___ DATA

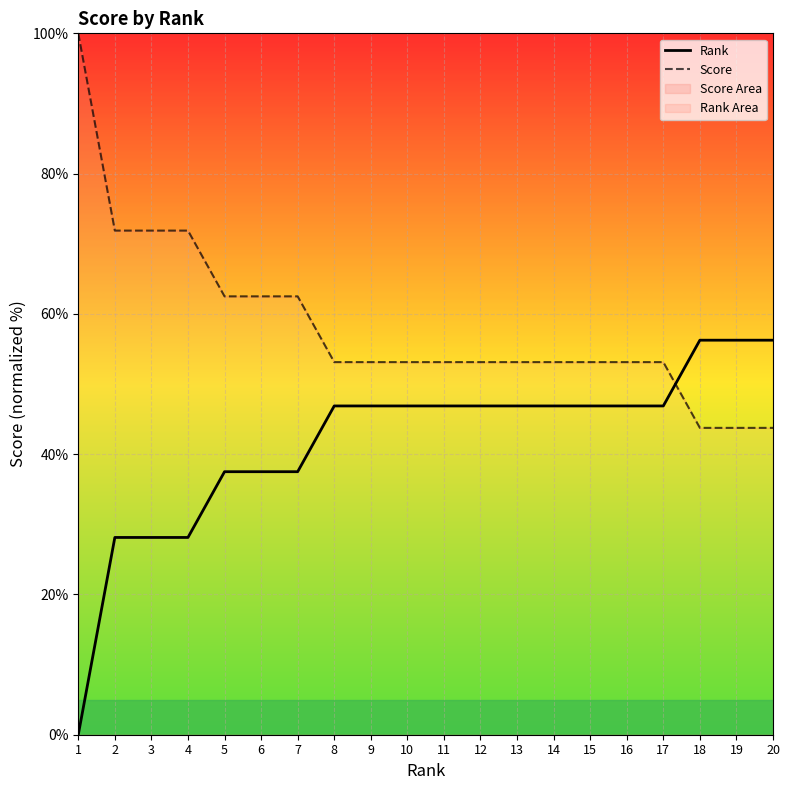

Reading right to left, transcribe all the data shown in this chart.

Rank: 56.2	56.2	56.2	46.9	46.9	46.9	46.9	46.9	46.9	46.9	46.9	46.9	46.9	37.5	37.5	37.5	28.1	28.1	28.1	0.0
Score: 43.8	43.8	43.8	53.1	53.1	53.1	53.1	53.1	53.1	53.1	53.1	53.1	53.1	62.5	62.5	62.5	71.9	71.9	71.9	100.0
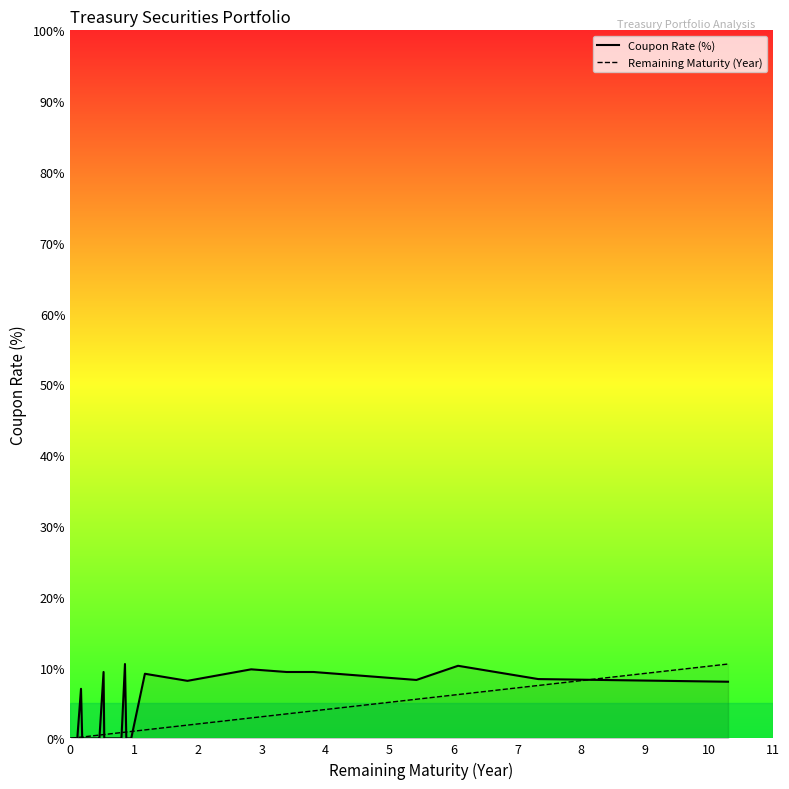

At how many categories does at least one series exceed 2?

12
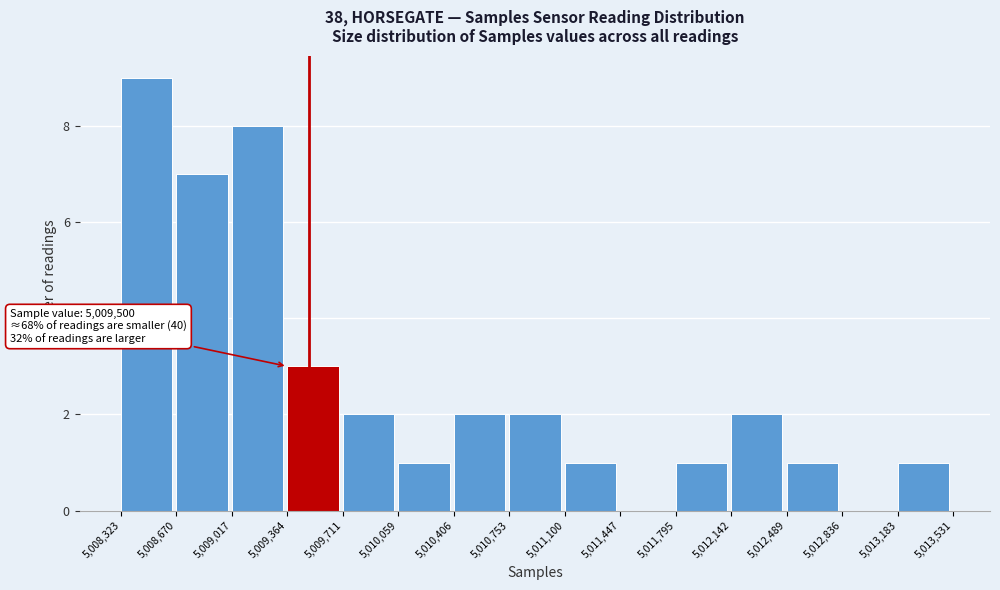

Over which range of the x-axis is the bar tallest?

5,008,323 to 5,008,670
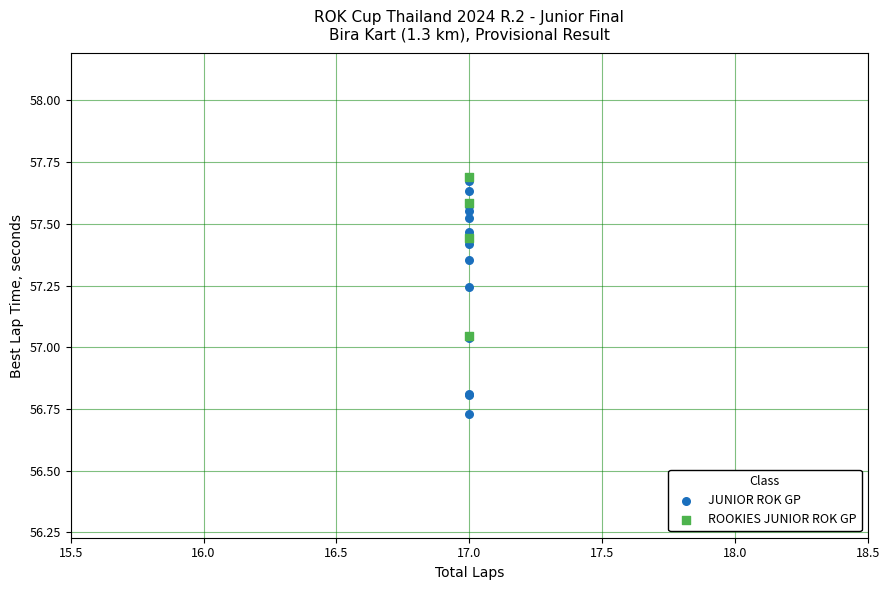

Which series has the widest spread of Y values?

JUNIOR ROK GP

______

WHAT IS NEEDED ▸ Please rewrite all the entries above, replacing "series" with "dataset" and leaving everything else unchanged. Leave the pictures out.

EXERCISE OUTPUT ▸
Reading right to left, transcribe all the data shown in this chart.

Rank: 56.2	56.2	56.2	46.9	46.9	46.9	46.9	46.9	46.9	46.9	46.9	46.9	46.9	37.5	37.5	37.5	28.1	28.1	28.1	0.0
Score: 43.8	43.8	43.8	53.1	53.1	53.1	53.1	53.1	53.1	53.1	53.1	53.1	53.1	62.5	62.5	62.5	71.9	71.9	71.9	100.0

At how many categories does at least one dataset exceed 2?

12

Over which range of the x-axis is the bar tallest?

5,008,323 to 5,008,670

Which dataset has the widest spread of Y values?

JUNIOR ROK GP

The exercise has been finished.